Fili ne pouvait plus bouger. La flèche dans sa gorge le paralysait. Kili s'approcha encore plus de lui, ignorant la douleur pour le rejoindre. Se levant, à grand peine, sur son coude, c'est là qu'il le vit. Son grand frère, qui l'avait toujours aidé, toujours consolé, toujours aimé plus que lui-même, son grand frère était couché par terre et avait du mal à respirer. Il ne pouvait pas l'aider, il ne pouvait pas lui rendre tout ce qu'il avait fait pour lui. Il devait laisser la mort faire son œuvre. Et ça, jamais il n'avait osé l'imaginer.

-Petit frère... une plainte émana des lèvres statiques du nain blond

-Grand... frère... répondit Kili, la gorge nouée par les sanglot, les larmes roulant déjà sur ses joues

-Tu... mal? Bégaya Fili en soulevant sa main, comme pour toucher son frère, main qui retomba bien vite, vide de forces

N'y pouvant plus, des rivières d'eau salées se mirent à couler sur les joues du nain. Même dans cette situation, même à l'article de la mort, Fili s'inquiétait encore pour son petit frère... Jamais le lien qui les unissait n'allait se briser, ça, n'importe qui les ayant rencontré au moins une fois pouvait s'en rendre compte.

-On... on s'en fiche de moi... bégaya Kili

-Non! S'écria presque Fili

-Pourquoi... pourquoi... répétait le nain aux cheveux sombres, épuisant le peu de forces qu'il avait encore

Fili était blanc, ses lèvres presque bleues. Kili, se laissant tomber au sol, se rapprocha de lui, se collant au bras de son frère. Si ils devaient mourir, alors ils mourraient ensemble. Le visage du blond s'illumina d'un faible sourire. Il leva sa main, faiblement, et la posa sur la tête de son cher petit frère.
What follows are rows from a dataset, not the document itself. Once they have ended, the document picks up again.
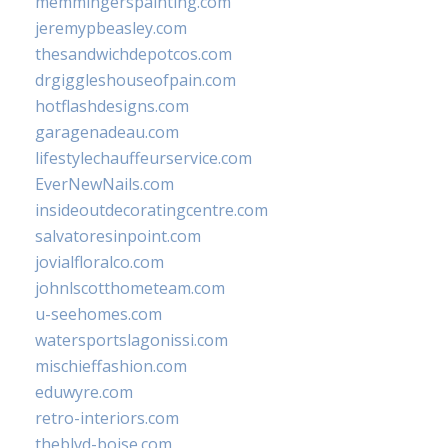
memmingerspainting.com
jeremypbeasley.com
thesandwichdepotcos.com
drgiggleshouseofpain.com
hotflashdesigns.com
garagenadeau.com
lifestylechauffeurservice.com
EverNewNails.com
insideoutdecoratingcentre.com
salvatoresinpoint.com
jovialfloralco.com
johnlscotthometeam.com
u-seehomes.com
watersportslagonissi.com
mischieffashion.com
eduwyre.com
retro-interiors.com
theblvd-boise.com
Puis, il ne put plus faire aucun mouvement, ses forces l'abandonnant doucement.

-Au moins... Thorin... sauf... réussis-t-il à articuler

-Au moins... lui répondit Kili, tentant à grand peine de maîtriser ses sanglots

-Kili... pleure... pas...

Il tenta alors de maîtriser ses sanglots, mais il y arriva à peine. Fili commença à pleurer, lui aussi, des larmes discrètes apparaissaient aux coins de ses yeux, roulaient lentement et finissaient leur course dans ses cheveux dorés. Soudain, il fut empli d'un grand calme. Tout autour de lui sembla s'évanouir, devenir poussière, tout sauf son petit frère. Il disparaissait aussi, mais tellement plus lentement... Il pleurait toujours, lové contre son grand frère qu'il n'avait jamais cessé d'aimer. Puis il disparu. Fili tenta de resserrer sa main, de le retenir, mais il ne put le faire. Il disparu, emporté par le souffle glacial de la mort.

Kili remarqua que les soulèvement faible du torse de son frère s'arrêtèrent, doucement. Ses sanglots redoublèrent. Pourquoi la mort ne les avait-elle pas pris en même temps? Il resserra son étreinte autour du corps sans vie de son frère, déjà froid. Tout autour de lui sembla partir, s'envoler, même la dépouille de Fili. Alors, lui aussi, se sentit emporté par cette étreinte glacée et disparut à tout jamais.

Héritier de Durin, il n'y avait plus.